Abstract- Karen Ingham

A Ticket to The Theatre of The Dead: Re-framing Interdisciplinarity in the Bio-medical Theatre


Art and science share many commonalities, but they also share important theoretical differences, differences that may, through epistemological re-positioning, act as a source of trans-disciplinarity and creative tension. Focusing on a series of interventions which ‘re-place’, ‘re-site’ and ‘re-invigorate’ the normally exclusive spaces of medico-scientific research and museology, this poster suggests that by creating artworks in collaboration with contemporary bio-scientists, and then publicly exhibiting the works back in their site of origin (ie. the dissecting room or anatomical museum) a discourse is provoked between the mediated public perception of death, disease and bio-technology and the contemporary reality of medico-scientific research.
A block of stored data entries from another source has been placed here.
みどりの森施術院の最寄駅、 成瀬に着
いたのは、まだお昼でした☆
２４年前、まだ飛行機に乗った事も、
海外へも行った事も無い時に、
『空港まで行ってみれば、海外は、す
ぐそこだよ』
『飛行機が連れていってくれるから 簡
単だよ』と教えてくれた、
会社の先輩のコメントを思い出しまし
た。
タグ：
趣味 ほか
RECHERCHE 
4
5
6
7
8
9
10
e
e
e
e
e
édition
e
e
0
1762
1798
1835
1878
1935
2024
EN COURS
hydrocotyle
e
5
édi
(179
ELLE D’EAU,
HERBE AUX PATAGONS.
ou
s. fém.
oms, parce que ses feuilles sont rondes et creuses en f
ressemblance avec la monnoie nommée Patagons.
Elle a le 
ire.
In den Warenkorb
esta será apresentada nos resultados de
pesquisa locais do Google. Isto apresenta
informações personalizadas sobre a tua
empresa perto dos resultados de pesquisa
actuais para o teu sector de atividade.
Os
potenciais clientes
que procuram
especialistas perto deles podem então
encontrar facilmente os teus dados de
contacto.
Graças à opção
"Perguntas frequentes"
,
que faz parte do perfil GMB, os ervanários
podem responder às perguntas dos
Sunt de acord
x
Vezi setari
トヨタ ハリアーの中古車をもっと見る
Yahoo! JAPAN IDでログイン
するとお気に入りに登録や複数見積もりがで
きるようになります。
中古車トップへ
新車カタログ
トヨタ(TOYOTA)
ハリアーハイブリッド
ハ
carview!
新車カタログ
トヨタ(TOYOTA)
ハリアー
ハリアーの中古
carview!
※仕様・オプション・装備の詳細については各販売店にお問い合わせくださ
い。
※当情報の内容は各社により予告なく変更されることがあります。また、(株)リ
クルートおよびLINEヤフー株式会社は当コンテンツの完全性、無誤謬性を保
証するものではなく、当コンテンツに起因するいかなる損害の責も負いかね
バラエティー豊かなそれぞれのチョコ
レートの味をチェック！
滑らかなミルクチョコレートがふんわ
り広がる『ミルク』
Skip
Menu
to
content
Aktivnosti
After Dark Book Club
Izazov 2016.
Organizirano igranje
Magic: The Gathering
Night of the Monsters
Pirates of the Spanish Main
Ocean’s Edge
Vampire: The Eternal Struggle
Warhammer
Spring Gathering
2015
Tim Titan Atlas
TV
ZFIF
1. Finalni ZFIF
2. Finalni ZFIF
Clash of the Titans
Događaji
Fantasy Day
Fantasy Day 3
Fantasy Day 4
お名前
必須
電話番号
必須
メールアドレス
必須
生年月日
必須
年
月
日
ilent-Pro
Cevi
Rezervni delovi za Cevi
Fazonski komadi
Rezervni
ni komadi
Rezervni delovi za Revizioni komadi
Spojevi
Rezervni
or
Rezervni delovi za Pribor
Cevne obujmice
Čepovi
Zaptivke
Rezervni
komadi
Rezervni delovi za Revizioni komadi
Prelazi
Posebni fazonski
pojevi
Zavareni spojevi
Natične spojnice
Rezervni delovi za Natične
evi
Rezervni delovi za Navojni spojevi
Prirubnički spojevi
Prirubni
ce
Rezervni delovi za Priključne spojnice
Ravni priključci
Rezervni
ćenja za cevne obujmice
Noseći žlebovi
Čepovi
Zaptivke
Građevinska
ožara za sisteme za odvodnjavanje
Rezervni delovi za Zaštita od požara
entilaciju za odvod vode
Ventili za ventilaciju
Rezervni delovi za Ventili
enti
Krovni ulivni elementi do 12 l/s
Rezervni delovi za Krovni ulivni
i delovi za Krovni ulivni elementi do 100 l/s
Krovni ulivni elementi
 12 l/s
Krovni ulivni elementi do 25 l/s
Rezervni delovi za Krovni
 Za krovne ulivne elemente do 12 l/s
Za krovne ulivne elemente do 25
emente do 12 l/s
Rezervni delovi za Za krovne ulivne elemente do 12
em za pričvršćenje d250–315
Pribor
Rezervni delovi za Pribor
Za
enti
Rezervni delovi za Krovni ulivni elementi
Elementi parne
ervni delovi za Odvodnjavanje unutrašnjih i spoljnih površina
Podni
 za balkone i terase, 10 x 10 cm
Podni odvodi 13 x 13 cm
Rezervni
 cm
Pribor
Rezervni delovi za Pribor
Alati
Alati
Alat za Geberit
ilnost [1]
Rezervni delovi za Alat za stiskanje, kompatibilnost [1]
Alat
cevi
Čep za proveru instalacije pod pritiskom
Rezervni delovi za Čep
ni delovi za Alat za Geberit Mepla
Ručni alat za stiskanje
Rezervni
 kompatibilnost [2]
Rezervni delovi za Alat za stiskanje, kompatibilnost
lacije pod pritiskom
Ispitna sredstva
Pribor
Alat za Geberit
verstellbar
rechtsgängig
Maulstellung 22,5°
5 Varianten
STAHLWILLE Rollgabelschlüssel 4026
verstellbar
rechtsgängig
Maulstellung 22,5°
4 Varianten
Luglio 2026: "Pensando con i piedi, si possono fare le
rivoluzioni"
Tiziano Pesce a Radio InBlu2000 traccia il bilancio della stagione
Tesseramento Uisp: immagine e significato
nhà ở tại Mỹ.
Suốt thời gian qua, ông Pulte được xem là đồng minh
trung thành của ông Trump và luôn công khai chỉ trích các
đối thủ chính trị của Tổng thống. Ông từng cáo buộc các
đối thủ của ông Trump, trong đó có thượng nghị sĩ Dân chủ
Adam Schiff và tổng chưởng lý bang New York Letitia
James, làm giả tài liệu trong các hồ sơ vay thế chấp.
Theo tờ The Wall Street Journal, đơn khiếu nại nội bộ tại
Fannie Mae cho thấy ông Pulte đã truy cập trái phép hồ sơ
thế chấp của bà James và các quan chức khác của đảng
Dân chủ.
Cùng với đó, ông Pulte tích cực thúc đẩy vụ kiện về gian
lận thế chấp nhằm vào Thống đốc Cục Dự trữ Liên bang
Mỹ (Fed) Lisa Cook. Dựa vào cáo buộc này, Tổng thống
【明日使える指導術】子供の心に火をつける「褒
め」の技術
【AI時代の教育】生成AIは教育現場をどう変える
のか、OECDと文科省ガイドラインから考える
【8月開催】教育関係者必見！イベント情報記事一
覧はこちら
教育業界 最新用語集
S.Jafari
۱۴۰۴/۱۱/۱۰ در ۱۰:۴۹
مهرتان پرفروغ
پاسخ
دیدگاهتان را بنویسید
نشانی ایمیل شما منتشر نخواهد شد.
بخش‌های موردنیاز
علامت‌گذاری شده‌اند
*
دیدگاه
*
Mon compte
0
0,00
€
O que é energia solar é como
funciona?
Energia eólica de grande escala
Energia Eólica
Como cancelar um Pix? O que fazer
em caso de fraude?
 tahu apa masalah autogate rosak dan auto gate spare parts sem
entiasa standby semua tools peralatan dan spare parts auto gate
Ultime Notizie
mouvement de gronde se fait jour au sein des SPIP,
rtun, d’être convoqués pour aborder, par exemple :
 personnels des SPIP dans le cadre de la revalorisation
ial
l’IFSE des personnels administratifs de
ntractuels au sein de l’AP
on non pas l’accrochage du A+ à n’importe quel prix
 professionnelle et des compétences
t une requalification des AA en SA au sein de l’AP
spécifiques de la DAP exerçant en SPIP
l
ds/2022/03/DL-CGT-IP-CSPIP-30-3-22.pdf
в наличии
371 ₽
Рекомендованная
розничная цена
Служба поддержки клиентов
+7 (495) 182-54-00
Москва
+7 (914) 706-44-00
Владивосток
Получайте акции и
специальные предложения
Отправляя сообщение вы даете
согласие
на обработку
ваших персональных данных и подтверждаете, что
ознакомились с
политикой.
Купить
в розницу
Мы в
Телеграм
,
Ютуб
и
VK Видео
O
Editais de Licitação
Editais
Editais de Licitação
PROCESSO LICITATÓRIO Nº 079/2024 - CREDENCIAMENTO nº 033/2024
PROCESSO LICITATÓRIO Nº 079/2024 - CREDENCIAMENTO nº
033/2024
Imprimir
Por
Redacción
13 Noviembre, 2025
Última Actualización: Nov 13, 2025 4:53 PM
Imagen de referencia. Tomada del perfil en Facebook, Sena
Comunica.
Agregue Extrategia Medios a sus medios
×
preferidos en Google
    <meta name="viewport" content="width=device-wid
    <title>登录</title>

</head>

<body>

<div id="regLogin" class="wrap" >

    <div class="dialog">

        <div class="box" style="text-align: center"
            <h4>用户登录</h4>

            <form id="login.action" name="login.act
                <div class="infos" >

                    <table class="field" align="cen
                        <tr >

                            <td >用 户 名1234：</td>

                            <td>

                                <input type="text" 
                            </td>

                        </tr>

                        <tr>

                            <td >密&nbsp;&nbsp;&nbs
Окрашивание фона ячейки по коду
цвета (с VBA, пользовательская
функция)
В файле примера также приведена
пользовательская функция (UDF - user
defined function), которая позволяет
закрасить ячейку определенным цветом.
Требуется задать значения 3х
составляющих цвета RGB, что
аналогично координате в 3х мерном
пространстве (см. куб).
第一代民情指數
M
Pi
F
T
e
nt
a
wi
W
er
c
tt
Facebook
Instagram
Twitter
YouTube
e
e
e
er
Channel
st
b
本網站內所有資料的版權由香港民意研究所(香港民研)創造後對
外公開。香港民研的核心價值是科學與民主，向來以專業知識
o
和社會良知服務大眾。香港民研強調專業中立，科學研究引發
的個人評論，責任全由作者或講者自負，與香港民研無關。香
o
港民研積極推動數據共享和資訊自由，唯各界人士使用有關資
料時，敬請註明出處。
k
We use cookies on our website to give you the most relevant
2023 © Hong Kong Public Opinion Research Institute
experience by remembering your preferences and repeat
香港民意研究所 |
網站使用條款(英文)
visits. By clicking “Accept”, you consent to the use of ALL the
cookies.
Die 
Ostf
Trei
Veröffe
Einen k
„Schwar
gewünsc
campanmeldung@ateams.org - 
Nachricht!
To demonstrate this, the poster focuses on three collaborations: Seeds of Memory: art, neuroscience and botany (Arts & Humanities Research Board and Cardiff Neuroscience Research Group 2006); Vanitas: Seed-Head (Waag Anatomicum Amsterdam and Wales Arts International 2005); and Anatomy Lessons (The Wellcome Trust 2003-05). These examples demonstrate how collaboration across science, art, and technology, challenge and provoke common assumptions about art and bioscience, which are explored through collaborative practice and theoretical engagement with neurologists, neuro-psychologists, anatomists, botanists, stem-cell researchers, pharmacologists, and museum curators. Consequently, the poster suggests that through inter and trans-disciplinary practice and theoretical engagement, sites of static museology are made dynamic, and exclusive bio-technological domains of corporal performativity and investigation are re-invigorated and re-contextualised.